Mask Mandates Dropped for D.C. Schools Starting Wednesday


On Wednesday, March 16, the District’s public school system will no longer require students and staff to wear masks indoors, DC Schools Chancellor Lewis D. Ferebee announced over the weekend.

The action comes a week after D.C. Health and D.C. Mayor Muriel Bowser – the actual head of DC schools – announced the lifting of outdoor and indoor mask mandates at D.C. public schools. But Bowser left the actual implementation up to District school administrators. On March 8 D.C. Public Schools Chancellor Lewis Ferebee stated that the “District public school system will keep its mask mandate for the time being while it engages with the Washington Teachers’ Union (WTU) and other groups representing school workers before moving forward with any decisions.  Our highest priority is ensuring a safe and supportive environment for our students to learn and grow.”

The Chancellor’s decision to remove mask mandates in public schools by March 16 still remains optional for D.C. public charter schools — attended by some 40 percent of District school children.

Mask mandates had been removed for Catholic schools and most private school students in D.C. by the Mayor and the Archdiocese of Washington on Wednesday March 9, two days after the District was sued by two Catholic families. They argued that the mask mandates in schools but not in bars, sports venues, movie theaters and stores was wrong.
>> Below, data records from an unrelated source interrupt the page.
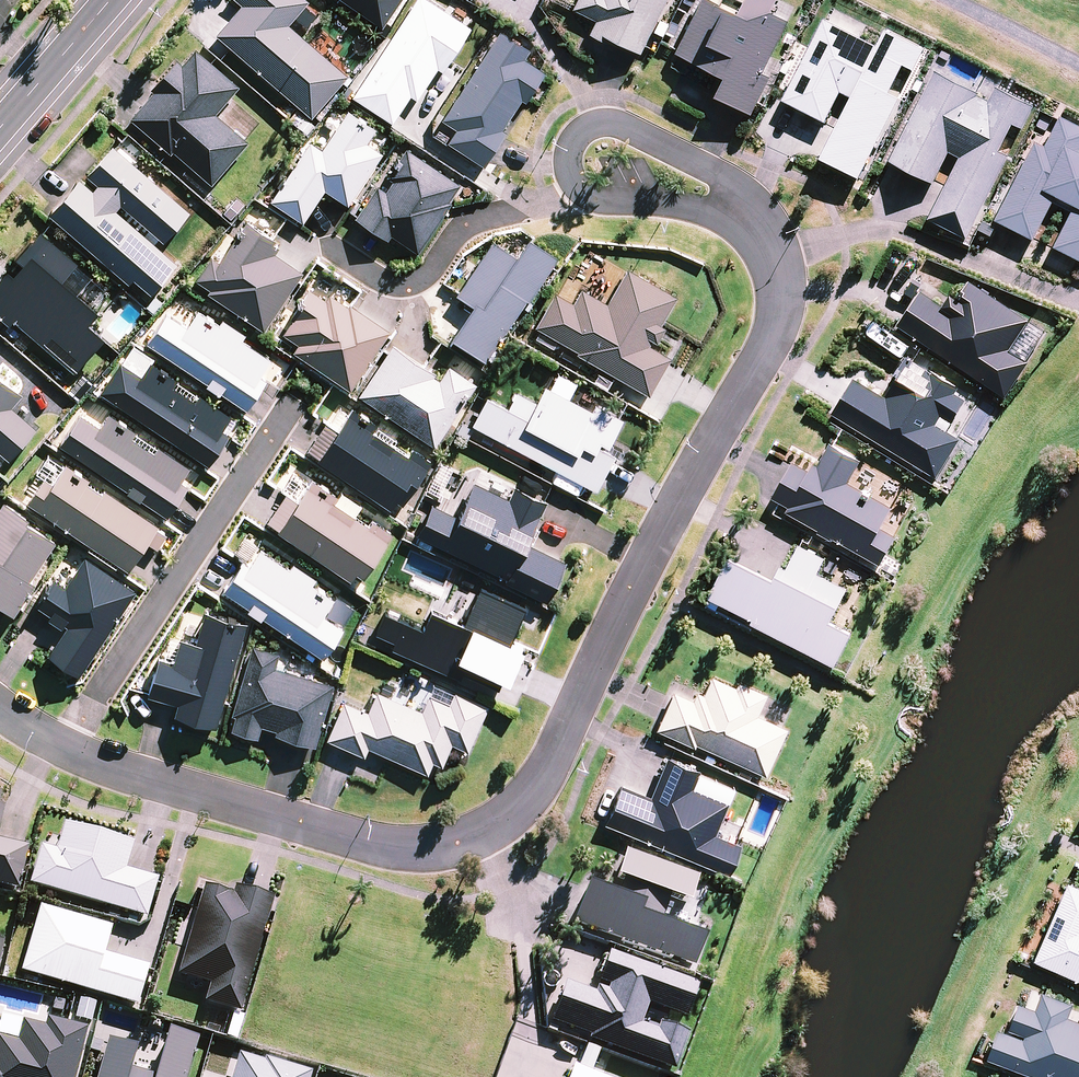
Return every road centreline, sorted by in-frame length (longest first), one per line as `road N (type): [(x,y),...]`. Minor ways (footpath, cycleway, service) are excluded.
road 1 (residential): [(58,748),(242,809),(395,845),(448,841),(506,812),(554,754),(769,338),(777,299),(772,256),(760,231),(723,204)]
road 2 (residential): [(58,748),(295,395)]
road 3 (residential): [(589,188),(469,222),(416,283),(392,283),(325,242)]
road 4 (residential): [(589,188),(573,178),(572,141),(604,123),(689,153),(710,172),(723,204)]
road 5 (tertiary): [(0,112),(99,0)]
road 6 (residential): [(723,204),(615,198),(589,188)]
There are a number of caveats attached to D.C. Health’s decision to lift its mask mandate for schools. Mainly, masks are still recommended on campuses if Covid-transmission is considered “high” in the community. Transmission levels are currently “low” in D.C. But guidance recommends schools screen students for Covid during periods of low transmission as well as high.

The President of D.C.’s Washington Teachers’ Union, Jacqueline Pogue Lyons, agreed to support lifting the mask mandate so long as the school system reinstates it if case numbers rise. In September, Ferebee had issued a memorandum of agreement with the WTU on how to reopen schools in the fall, stating that masks were required inside school buildings. But contradicting that, the agreement also stated that the school district should align with guidance from the Centers for Disease Control and Prevention – that now no longer recommends masks inside school buildings in the vast majority of the country.
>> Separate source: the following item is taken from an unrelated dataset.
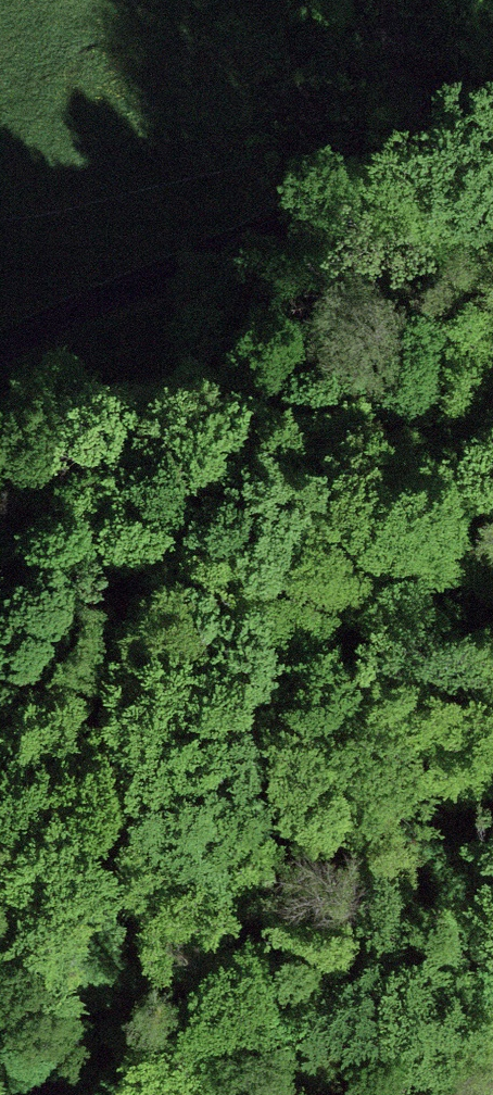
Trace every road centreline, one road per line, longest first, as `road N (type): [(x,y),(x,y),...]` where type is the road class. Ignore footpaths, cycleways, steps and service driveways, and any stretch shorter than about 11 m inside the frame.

The D.C. State Board of Education had announced last week — ahead of Ferebee’s decision to remove masks in schools — that its members believe that schools should keep the mask mandate in place. “We believe, that for the near future, the mask mandate should remain in place for indoor spaces in schools to protect our youngest students. We strongly support increasing District efforts to promote vaccination of all eligible children, to expand high-quality masks and at-home Covid tests to increase robust outdoor education options for every school to help reach a negligible rate of community spread.”  D.C.’s youngest learners — 3- and 4-year-olds — are still not eligible for coronavirus vaccines.
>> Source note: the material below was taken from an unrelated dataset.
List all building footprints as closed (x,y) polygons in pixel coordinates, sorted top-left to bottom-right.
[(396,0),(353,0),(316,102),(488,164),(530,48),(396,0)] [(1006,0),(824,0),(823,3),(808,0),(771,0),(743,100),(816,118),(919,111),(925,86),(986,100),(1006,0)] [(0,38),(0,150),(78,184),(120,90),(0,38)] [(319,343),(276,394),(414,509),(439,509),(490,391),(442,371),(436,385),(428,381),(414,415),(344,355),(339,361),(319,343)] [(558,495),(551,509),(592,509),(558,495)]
Locally, Prince George’s County is the only jurisdiction that has not lifted its masking requirement in schools. According to The Washington Post, hours before DC Health eliminated its mask requirement, the Montgomery County Board of Education unanimously voted to lift its mandate for the school system in suburban Maryland. School systems in Northern Virginia were among the first in the region to reverse mask mandates after Gov. Glenn Youngkin signed a law in February banning districts from requiring face coverings on campuses.

The option to lift masking requirements in the District also applies to childcare facilities and colleges and universities as they will it. While Georgetown University remains mainly unmasked, its popular off-campus coffee shop Saxbys at 3500 O St. NW still requires full masking as of March 13.